__REQUIREMENT__: Reproduce the lines starting at the beginning of the records and ending at the line that contains "state / province: Chiriqui", including both ends. Leave the pictures out of your answer.

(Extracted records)
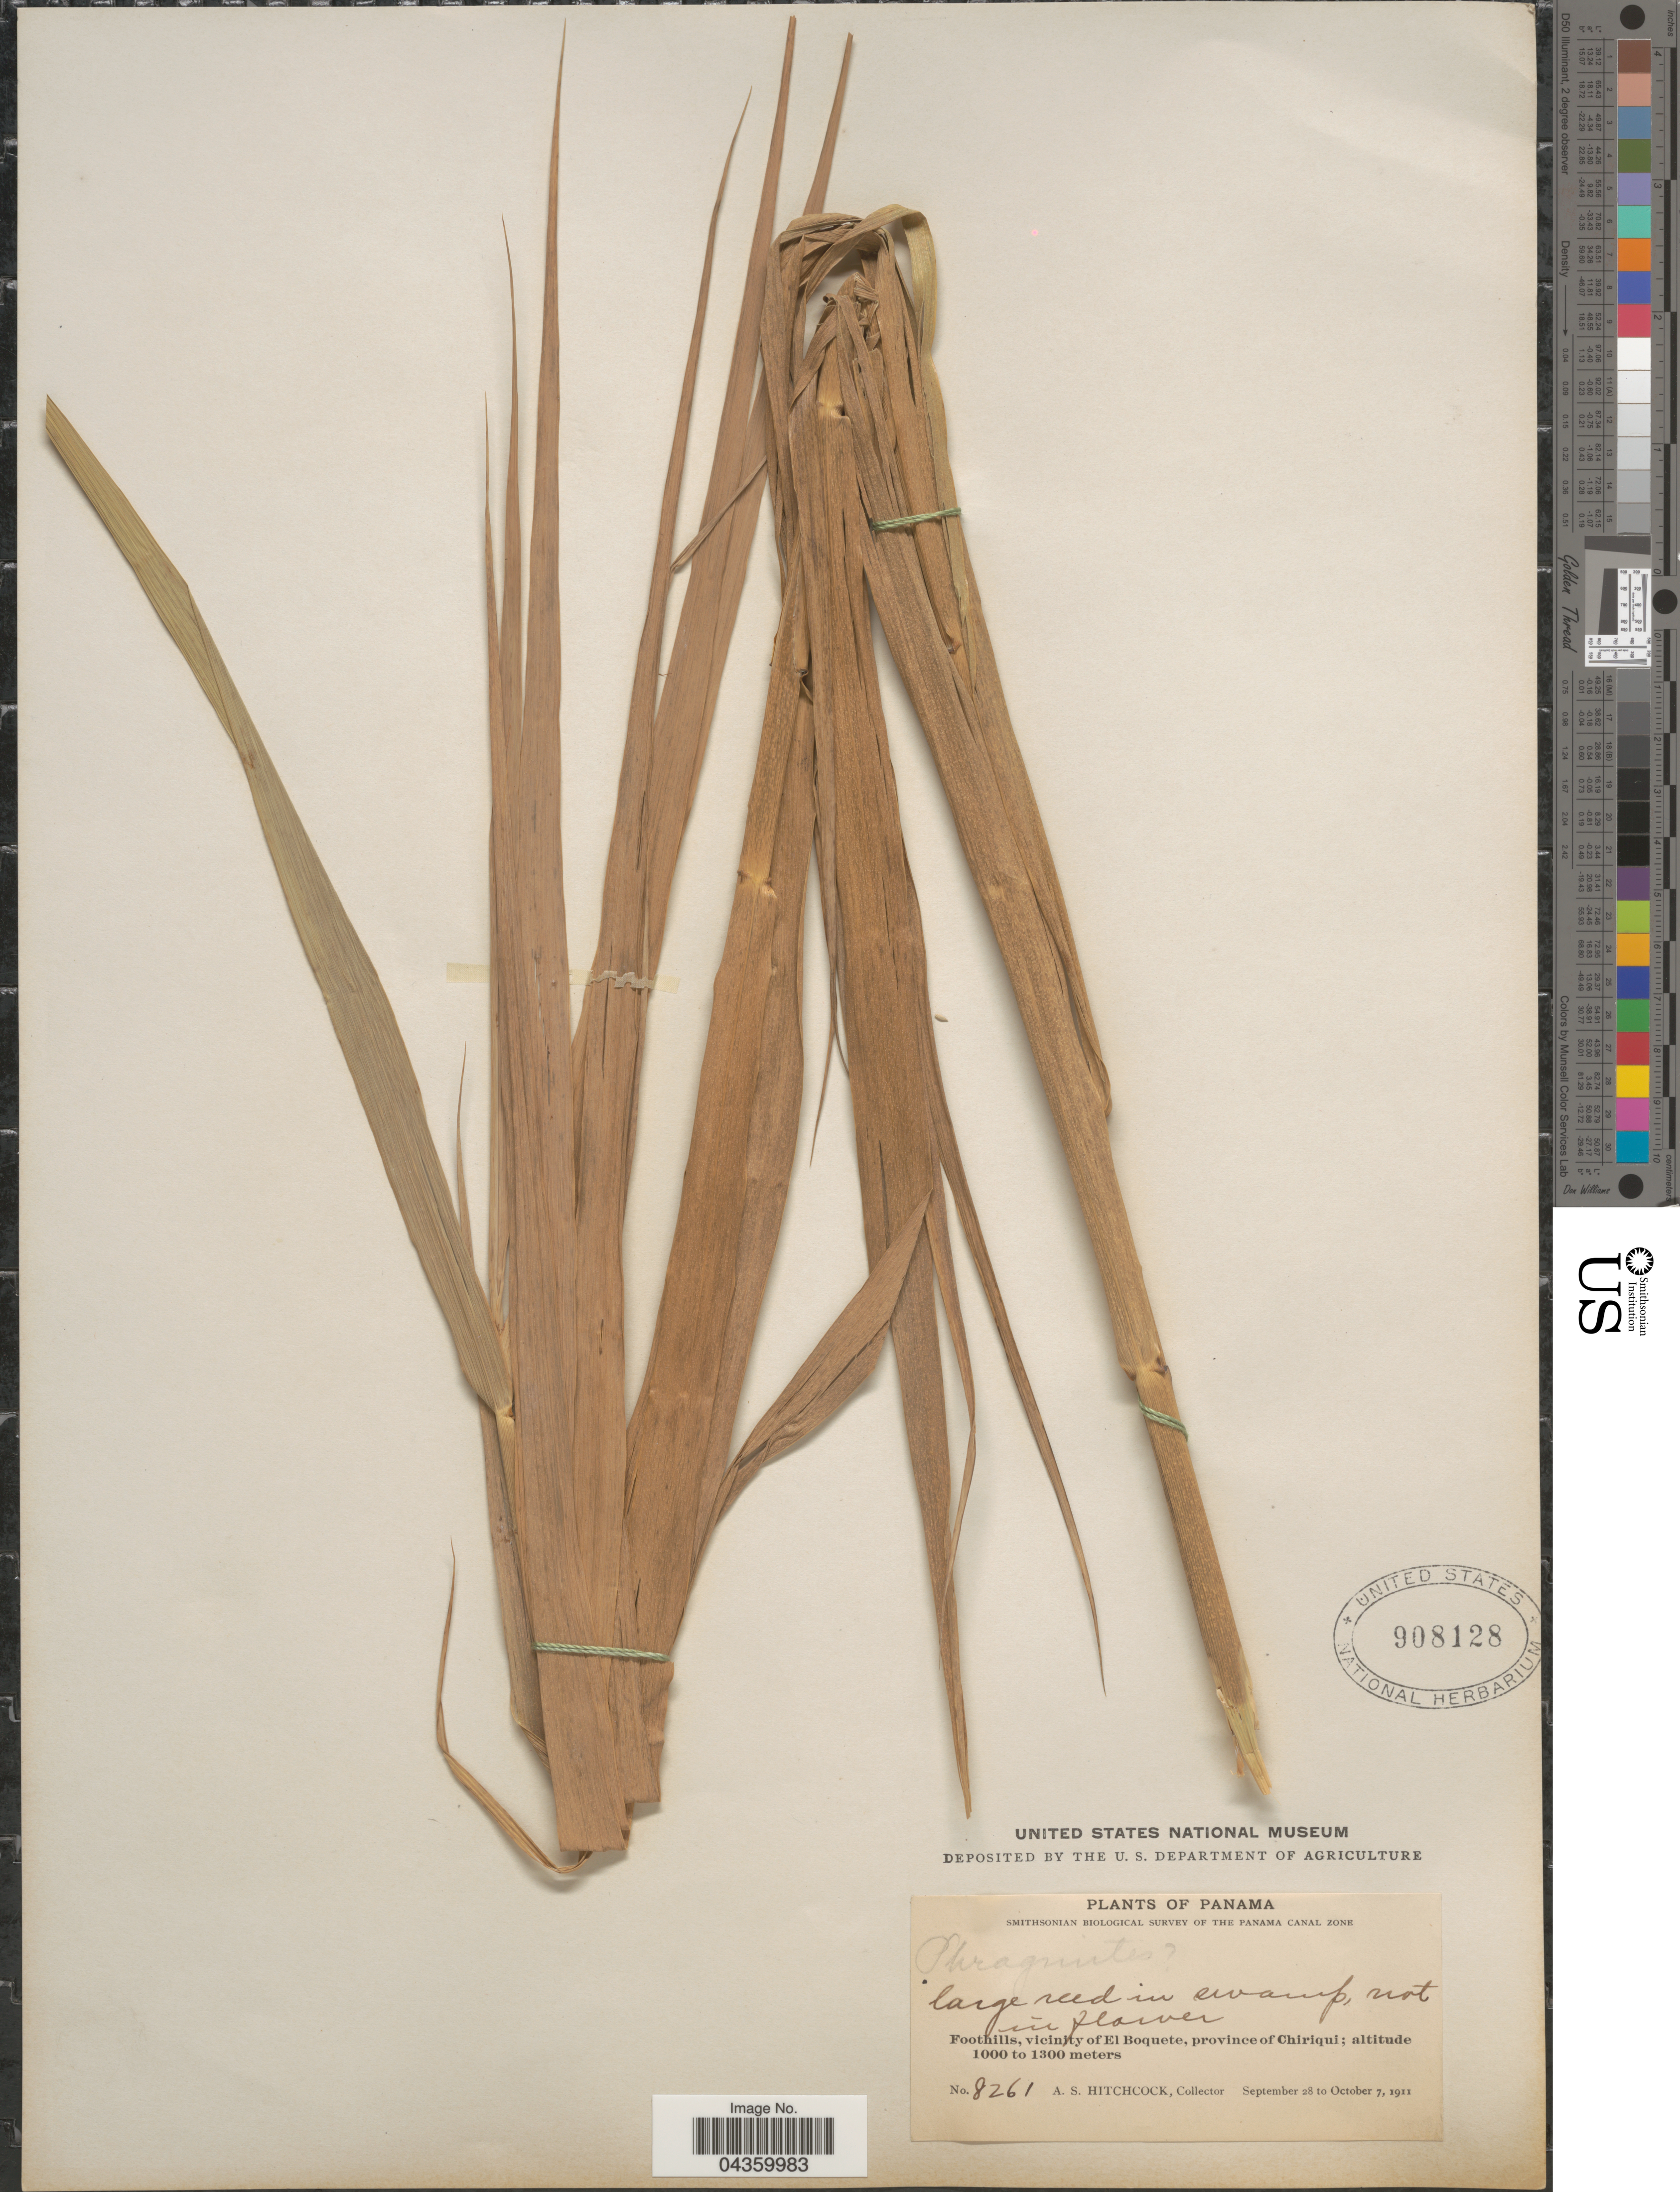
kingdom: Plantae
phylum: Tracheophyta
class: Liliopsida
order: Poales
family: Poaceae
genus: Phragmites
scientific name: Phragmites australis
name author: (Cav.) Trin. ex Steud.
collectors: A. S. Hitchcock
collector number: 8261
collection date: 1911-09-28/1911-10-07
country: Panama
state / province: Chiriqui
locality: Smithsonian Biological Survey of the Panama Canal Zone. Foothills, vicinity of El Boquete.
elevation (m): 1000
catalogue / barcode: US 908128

__TASK OUTPUT__:
kingdom: Plantae
phylum: Tracheophyta
class: Liliopsida
order: Poales
family: Poaceae
genus: Phragmites
scientific name: Phragmites australis
name author: (Cav.) Trin. ex Steud.
collectors: A. S. Hitchcock
collector number: 8261
collection date: 1911-09-28/1911-10-07
country: Panama
state / province: Chiriqui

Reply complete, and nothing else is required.